GOAL OF THE EXERCISE:
Read the listing below and copy out every line that holds "blanc".

SUPPLIED ENTRIES:
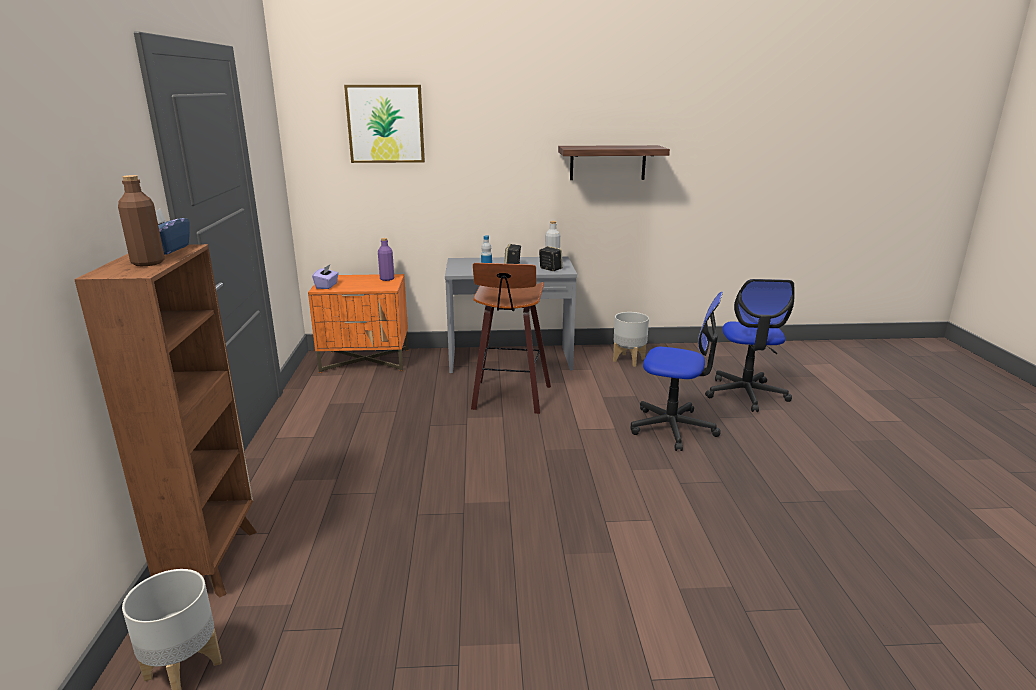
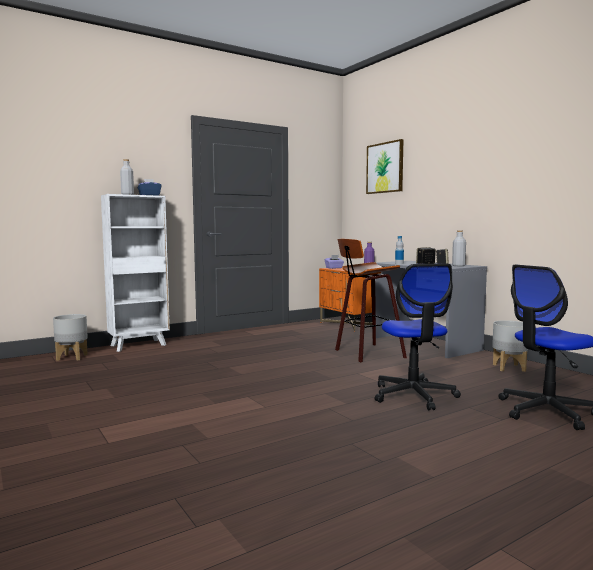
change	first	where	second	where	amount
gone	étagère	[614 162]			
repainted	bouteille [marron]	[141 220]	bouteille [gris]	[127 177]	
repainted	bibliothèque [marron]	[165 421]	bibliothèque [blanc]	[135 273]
...
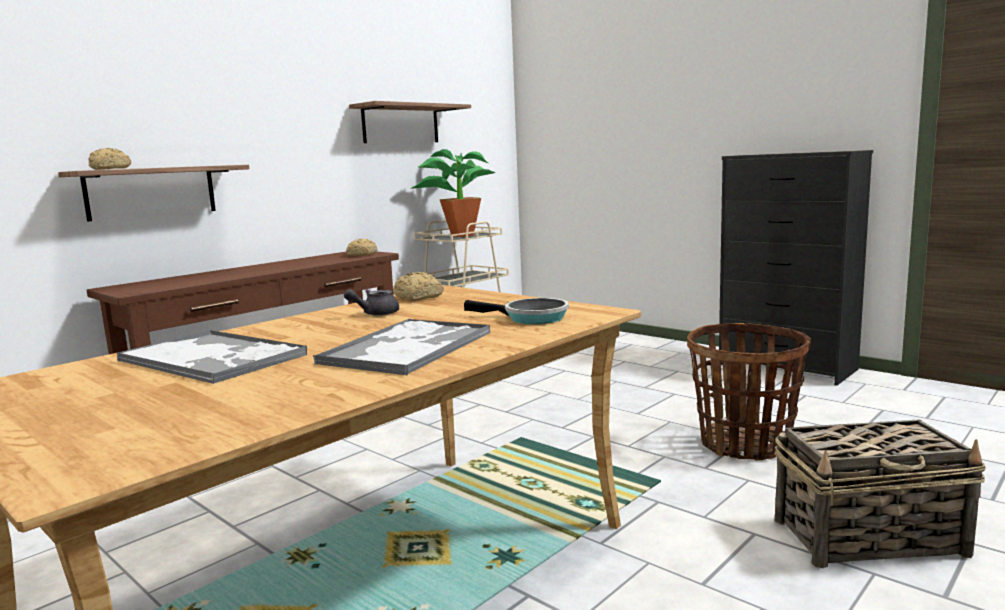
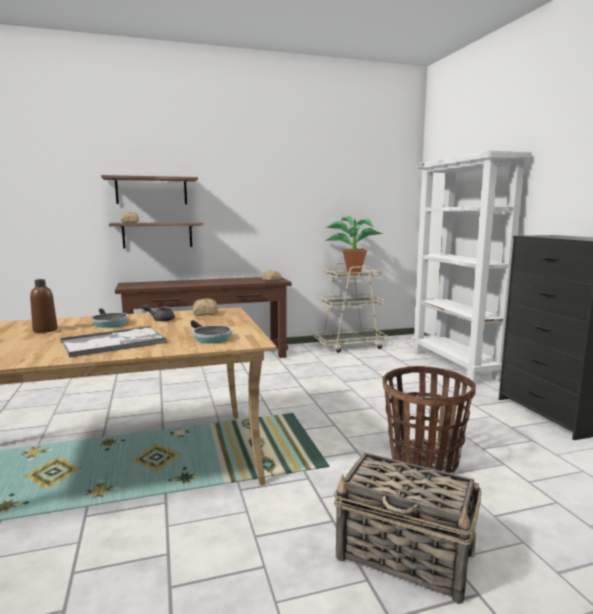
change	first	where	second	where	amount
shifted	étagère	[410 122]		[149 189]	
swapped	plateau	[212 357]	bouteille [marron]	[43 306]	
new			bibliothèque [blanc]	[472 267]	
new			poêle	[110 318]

ANSWER SECTION:
repainted	bibliothèque [marron]	[165 421]	bibliothèque [blanc]	[135 273]
new			bibliothèque [blanc]	[472 267]	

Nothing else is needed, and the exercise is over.